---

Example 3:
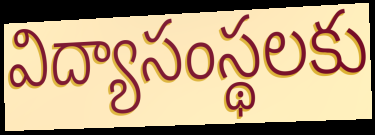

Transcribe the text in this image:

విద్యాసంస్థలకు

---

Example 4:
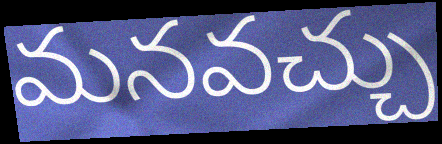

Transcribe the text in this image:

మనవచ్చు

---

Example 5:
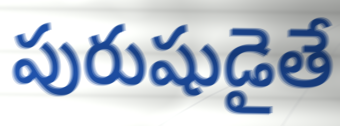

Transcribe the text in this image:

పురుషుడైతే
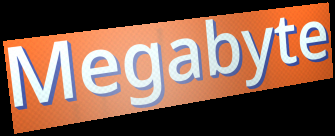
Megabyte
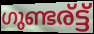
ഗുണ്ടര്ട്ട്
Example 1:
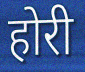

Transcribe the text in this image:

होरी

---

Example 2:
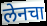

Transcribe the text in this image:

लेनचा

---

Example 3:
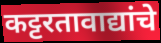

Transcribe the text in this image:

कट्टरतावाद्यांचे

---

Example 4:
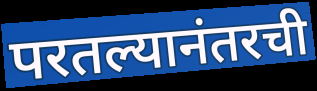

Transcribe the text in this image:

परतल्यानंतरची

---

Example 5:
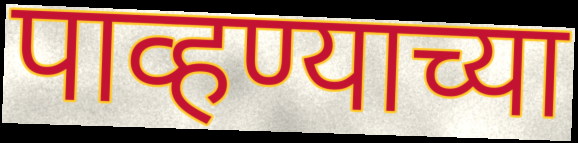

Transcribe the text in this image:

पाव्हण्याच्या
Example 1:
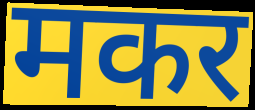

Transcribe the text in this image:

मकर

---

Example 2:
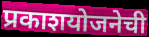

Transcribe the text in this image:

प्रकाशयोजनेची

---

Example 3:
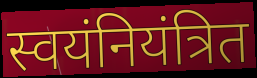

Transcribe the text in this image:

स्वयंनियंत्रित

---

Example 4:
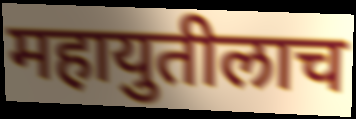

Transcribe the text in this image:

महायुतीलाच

### Task goal
When you copy the lines above, drop the pictures and keep everything else exact.

### Problem solution
---

Example 3:

Transcribe the text in this image:

విద్యాసంస్థలకు

---

Example 4:

Transcribe the text in this image:

మనవచ్చు

---

Example 5:

Transcribe the text in this image:

పురుషుడైతే
Megabyte
ഗുണ്ടര്ട്ട്
Example 1:

Transcribe the text in this image:

होरी

---

Example 2:

Transcribe the text in this image:

लेनचा

---

Example 3:

Transcribe the text in this image:

कट्टरतावाद्यांचे

---

Example 4:

Transcribe the text in this image:

परतल्यानंतरची

---

Example 5:

Transcribe the text in this image:

पाव्हण्याच्या
Example 1:

Transcribe the text in this image:

मकर

---

Example 2:

Transcribe the text in this image:

प्रकाशयोजनेची

---

Example 3:

Transcribe the text in this image:

स्वयंनियंत्रित

---

Example 4:

Transcribe the text in this image:

महायुतीलाच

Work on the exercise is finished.